**DESCRIPTION OF THE TASK:** Only the lines with "scene" in them need to be copied from the listing.
RECORDED INFORMATION Block Start
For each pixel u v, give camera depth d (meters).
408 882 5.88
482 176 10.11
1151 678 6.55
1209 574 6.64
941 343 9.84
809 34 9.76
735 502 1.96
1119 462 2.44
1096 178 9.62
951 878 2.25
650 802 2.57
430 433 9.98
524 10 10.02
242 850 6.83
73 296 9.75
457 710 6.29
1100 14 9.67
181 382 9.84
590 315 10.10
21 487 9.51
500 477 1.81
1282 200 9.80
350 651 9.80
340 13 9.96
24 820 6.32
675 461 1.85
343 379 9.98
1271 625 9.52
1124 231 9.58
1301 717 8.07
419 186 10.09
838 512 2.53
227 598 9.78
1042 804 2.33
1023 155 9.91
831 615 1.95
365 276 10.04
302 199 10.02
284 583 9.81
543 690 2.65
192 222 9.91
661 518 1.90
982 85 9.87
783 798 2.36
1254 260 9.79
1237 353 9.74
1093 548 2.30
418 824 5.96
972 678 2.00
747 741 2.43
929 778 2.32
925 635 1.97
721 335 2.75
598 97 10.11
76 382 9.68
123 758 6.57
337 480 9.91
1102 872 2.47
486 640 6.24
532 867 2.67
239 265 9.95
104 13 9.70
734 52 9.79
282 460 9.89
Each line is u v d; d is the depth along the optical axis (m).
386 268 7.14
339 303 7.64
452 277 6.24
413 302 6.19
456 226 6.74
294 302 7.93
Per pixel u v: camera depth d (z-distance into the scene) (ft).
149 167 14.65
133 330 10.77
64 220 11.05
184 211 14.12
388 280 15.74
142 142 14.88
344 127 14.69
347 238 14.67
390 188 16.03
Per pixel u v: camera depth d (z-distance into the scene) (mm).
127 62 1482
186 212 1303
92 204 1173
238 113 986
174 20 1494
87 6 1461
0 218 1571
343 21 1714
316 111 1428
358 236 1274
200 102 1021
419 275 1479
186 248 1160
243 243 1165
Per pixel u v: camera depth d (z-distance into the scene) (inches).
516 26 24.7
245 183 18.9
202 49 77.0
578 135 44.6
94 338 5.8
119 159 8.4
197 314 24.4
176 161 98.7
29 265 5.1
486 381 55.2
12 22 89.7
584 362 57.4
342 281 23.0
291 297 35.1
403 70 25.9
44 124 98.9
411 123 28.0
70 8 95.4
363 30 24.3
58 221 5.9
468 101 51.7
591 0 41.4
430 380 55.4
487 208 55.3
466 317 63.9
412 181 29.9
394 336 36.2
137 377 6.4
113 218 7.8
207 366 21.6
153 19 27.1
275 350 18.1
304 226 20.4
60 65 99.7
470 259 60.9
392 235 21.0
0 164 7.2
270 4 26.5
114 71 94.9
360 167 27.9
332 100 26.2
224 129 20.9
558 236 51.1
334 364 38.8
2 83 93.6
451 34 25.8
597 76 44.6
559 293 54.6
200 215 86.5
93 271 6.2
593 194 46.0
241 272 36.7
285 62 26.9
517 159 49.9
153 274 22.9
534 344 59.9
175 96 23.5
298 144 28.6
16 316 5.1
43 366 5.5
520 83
RECORDED INFORMATION Block End
**RESULT OF THIS TASK:**
Per pixel u v: camera depth d (z-distance into the scene) (ft).
Per pixel u v: camera depth d (z-distance into the scene) (mm).
Per pixel u v: camera depth d (z-distance into the scene) (inches).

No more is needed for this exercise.